#### BEREITGESTELLTER TEXT ####

IRONHAMMER Festival 2021

JUZ Andernach Open Air

11.09.21

In Zeiten wie diesen ist ein Metal-Festival weit mehr als ein Musikevent, sondern vielmehr ein Statement. Schon im letzten Jahr war das IRONHAMMER eine der wenigen Kulturveranstaltungen, die überhaupt stattfanden. Diesmal ist die Situation zwar nicht ganz so schwierig wie im ersten Corona-Jahr, aber Veranstalter Jan Müller und sein „A Chance For Metal“-Team gehen trotzdem kein Risiko ein und verlegen das Festival abermals vom JUZ Live Club auf das Gelände dahinter. Im Vergleich zu 2020 kann die Zuschauerzahl auf 500 erhöht und das Hygienekonzept aufgrund der 3-G-Regelung gelockert werden. Dementsprechend ist die Stimmung von Beginn an blendend, zumal das Wetter mitspielt, sodass einem perfekten Tag frei nach dem Festivalmotto „Let`s bring down the hammer!“ nichts im Wege steht.

Das fängt schon damit an, dass ich einen Chefplatz direkt am Gelände bekomme und gleich JUZ-Chef Thomas in die Arme laufe, der mich Backstage geleitet. Dort treffe ich als Erstes auf die Jungs von SAVAGE BLOOD, die trotz der weiten Anreise aus Osnabrück bester Dinge sind. Es ist bemerkenswert, wenn sich Leute wie Peter Diersmann (Voc/ex-Enola Gay) und Markus Weckermann (Bass/Weckörhead/ex-Deterrent), die bereits seit über drei Jahrzehnten als Musiker aktiv sind, wie kleine Kinder auf ihren Auftritt freuen. Und so lassen sie auf der Bühne dieser Freude freien Lauf und strahlen um die Wette ob der positiven Publikumsreaktionen. Denn beim Ironhammer ist es so, dass bereits der Opener amtlich abgefeiert wird, wenn er so engagiert auftritt wie die Jungs von SAVAGE BLOOD. Peter kommuniziert sehr gut mit dem Publikum und Markus tobt über die Bühne wie von der Tarantel gestochen, bis ihm der Platz offensichtlich nicht mehr ausreicht und er wild bangend eine Runde durch die Menge dreht. Das ist Spielfreude pur und Songs wie ‚Release The Beast‘ oder das Titelstück des aktuellen Albums „Downfall“ verfehlen ihre Wirkung nicht. Jedenfalls wechseln am Merch-Stand im Nachgang etliche Tonträger den Besitzer.

#### BEREITGESTELLTE DATEN ####

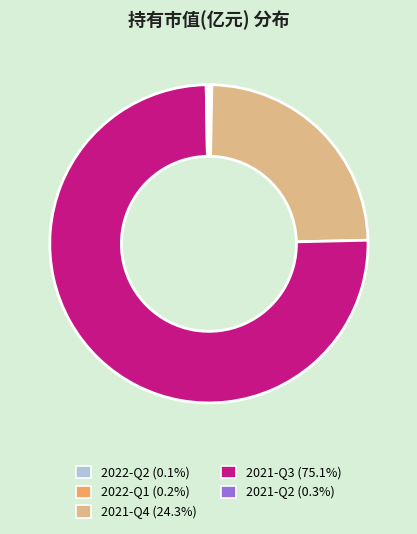

Is there a majority slice in this chart?

Yes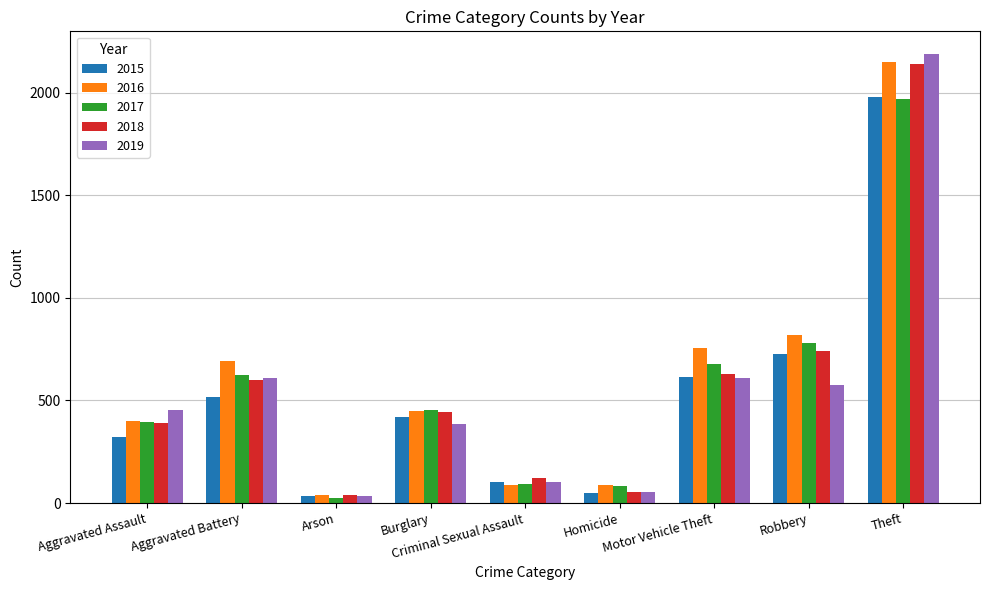

Which series has the widest spread of values?

2019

####

## DEINE AUFGABE
Setze den Bericht über das IRONHAMMER Festival 2021 im JUZ Andernach nach seinem letzten Satz fort.

## AUSGABE
 

Im Anschluss feiern die Koblenzer MOONTOWERS mal wieder ein Heimspiel in der Metal Metropole Mittelrhein. Nicht wenige rieben sich verwundert die Augen als Drummer Kratz alias Havoc bei der Institution Metal Inquisitor ausstieg, um die Stöcke nur noch bei dieser Newcomerband zu schwingen. Bei näherer Betrachtung erscheint diese Entscheidung jedoch durchaus nachvollziehbar, ist es dem Quartett doch von Beginn an gelungen, seinen ureigenen Sound zu finden. Liegt es an Dommermuths (Voc/Git) kauzigem Gesang oder an seinem Zusammenspiel mit Kuschke (Git), dessen Stil schon bei Desaster einzigartig ist? Oder ist es die Linkshänderfraktion, die der Letztgenannte mit Bassist Fabio Baulig bildet, der eigentlich Gitarrist bei den Thrashern von Secutor ist? Jedenfalls schaffen es MOONTOWERS auch an diesem Tag wieder bei gleißendem Tageslicht eine düstere Atmosphäre heraufzubeschwören. Diesmal haben sie neben ihrem bewährten Arsenal aus Stücken der Debüt-EP „The Arrival“ (Lethal anyone?!) und dem Debütalbum „Crimson Harvest“ sogar ein brandneues Stück namens ‚Leviathan‘ im Set, welches eines der Highlights desselbigen darstellt.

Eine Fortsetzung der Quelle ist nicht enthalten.